**READING TEXT**
A RequestArrivalEvent fires in the discrete-event simulation loop. The event carries num_prefill_tokens, num_decode_tokens, and an arrival timestamp. A Request entity is created with an empty DAG (nx.DiGraph()) that will be populated as the request progresses through the system.
Requests are produced by a Request Generator (vidur/request_generator/). SimAI supports two top-level modes:
Arrival intervals and token lengths are generated independently. You pick one Interval Generator and one Length Generator.
| Interval Generators | |||
|---|---|---|---|
| Type | Config Parameters | Formula / Logic | Source File |
POISSON |
qps (float, default 0.5), seed |
interval = −ln(1−rand()) / qps, capped at 3σ | vidur/request_generator/poisson_request_interval_generator.py |
GAMMA |
qps (float, default 0.2), cv (float, default 0.5), seed |
shape = 1/cv², scale = 1/(qps×shape) | vidur/request_generator/gamma_request_interval_generator.py |
STATIC |
Fixed interval value | Constant inter-arrival time | vidur/request_generator/static_request_interval_generator.py |
TRACE |
trace_file (CSV path), start_time, end_time, time_scale_factor |
Reads CSV column arrival_time (datetime), computes inter-arrival via .diff(), applies time_scale_factor |
vidur/request_generator/trace_request_interval_generator.py |
arrival_time column with datetime strings (e.g. 2021-01-04 12:00:15). Default trace: data/processed_traces/AzureFunctionsInvocationTraceForTwoWeeksJan2021Processed.csv
| Length Generators | |||
|---|---|---|---|
| Type | Config Parameters | Logic | Source File |
FIXED |
prefill_tokens (int, default 2048), decode_tokens (int, default 512) |
Returns constant (prefill, decode) pair | vidur/request_generator/fixed_request_length_generator.py |
ZIPF |
min_tokens (1024), max_tokens (4096), theta (0.6), prefill_to_decode_ratio (20.0), scramble, seed |
Zipf-distributed total tokens, split by ratio | vidur/request_generator/zipf_request_length_generator.py |
UNIFORM |
min_tokens (1024), max_tokens (4096), prefill_to_decode_ratio (20.0), seed |
Uniform distribution between min/max, split by ratio | vidur/request_generator/uniform_request_length_generator.py |
TRACE |
trace_file (CSV path), prefill_scale_factor (1.0), decode_scale_factor (1.0), max_tokens (4096), seed |
Reads CSV columns num_prefill_tokens, num_decode_tokens; applies scale factors and clips |
vidur/request_generator/trace_request_length_generator.py |
num_prefill_tokens and num_decode_tokens integer columns. Default trace: data/processed_traces/sharegpt_8k_filtered_stats_llama2_tokenizer.csv
Reads arrival time and token counts from a single CSV file. Config: TraceRequestGeneratorConfig.

**DATASET ENTRIES**

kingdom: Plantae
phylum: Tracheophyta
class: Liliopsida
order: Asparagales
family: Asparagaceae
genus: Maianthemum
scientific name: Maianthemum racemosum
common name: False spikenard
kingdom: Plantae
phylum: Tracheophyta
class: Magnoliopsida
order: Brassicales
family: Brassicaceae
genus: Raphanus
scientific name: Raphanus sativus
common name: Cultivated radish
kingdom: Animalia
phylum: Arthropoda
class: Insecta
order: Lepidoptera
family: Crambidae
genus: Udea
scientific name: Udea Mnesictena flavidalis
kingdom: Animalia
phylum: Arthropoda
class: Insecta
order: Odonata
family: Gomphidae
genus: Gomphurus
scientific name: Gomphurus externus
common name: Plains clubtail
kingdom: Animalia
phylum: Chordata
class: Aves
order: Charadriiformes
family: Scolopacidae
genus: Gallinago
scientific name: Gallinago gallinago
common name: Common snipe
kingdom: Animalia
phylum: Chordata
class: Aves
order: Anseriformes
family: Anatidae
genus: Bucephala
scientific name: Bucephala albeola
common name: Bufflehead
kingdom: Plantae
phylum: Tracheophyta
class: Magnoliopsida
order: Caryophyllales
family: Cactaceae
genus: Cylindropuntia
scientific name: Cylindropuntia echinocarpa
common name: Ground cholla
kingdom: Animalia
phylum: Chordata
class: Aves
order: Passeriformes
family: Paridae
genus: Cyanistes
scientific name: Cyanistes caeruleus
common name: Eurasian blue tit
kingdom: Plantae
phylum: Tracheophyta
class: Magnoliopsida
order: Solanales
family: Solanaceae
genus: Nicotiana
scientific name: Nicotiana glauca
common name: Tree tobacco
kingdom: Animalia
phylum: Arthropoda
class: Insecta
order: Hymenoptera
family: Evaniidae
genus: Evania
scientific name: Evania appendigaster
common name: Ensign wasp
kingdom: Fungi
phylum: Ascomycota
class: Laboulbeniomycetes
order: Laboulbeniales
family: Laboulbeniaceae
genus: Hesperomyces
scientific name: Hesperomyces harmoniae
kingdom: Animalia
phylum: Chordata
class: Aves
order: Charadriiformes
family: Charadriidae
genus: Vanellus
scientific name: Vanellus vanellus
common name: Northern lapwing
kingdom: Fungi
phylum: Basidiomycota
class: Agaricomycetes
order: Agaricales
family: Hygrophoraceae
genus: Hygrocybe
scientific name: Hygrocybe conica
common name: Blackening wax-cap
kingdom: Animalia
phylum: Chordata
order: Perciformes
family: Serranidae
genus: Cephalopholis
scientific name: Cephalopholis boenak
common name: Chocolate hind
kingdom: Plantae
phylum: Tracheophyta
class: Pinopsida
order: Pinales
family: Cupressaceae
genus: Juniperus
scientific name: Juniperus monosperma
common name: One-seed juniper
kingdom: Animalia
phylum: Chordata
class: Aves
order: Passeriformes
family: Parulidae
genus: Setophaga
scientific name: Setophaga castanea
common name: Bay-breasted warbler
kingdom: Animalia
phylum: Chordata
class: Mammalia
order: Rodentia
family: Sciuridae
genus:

**EXERCISE TASKS**
1. Name every interval generator type that the text on SimAI request generators lists.
2. Carry on the text on SimAI request generators, picking up after its final sentence.

**OUTPUTS FOR THE TASKS**
1. POISSON, GAMMA, STATIC, TRACE

2.
data/processed_traces/splitwise_conv.csv):
arrived_at,num_prefill_tokens,num_decode_tokens
0.0102006,1024,10
0.0105234,2048,15
0.0215440,1536,8
Columns: arrived_at (float, seconds) — absolute arrival timestamp; num_prefill_tokens (int) — input/prompt tokens; num_decode_tokens (int) — output/generation tokens.trace_file, prefill_scale_factor (1.0), decode_scale_factor (1.0), time_scale_factor (1.0), max_tokens (4096), seed (42).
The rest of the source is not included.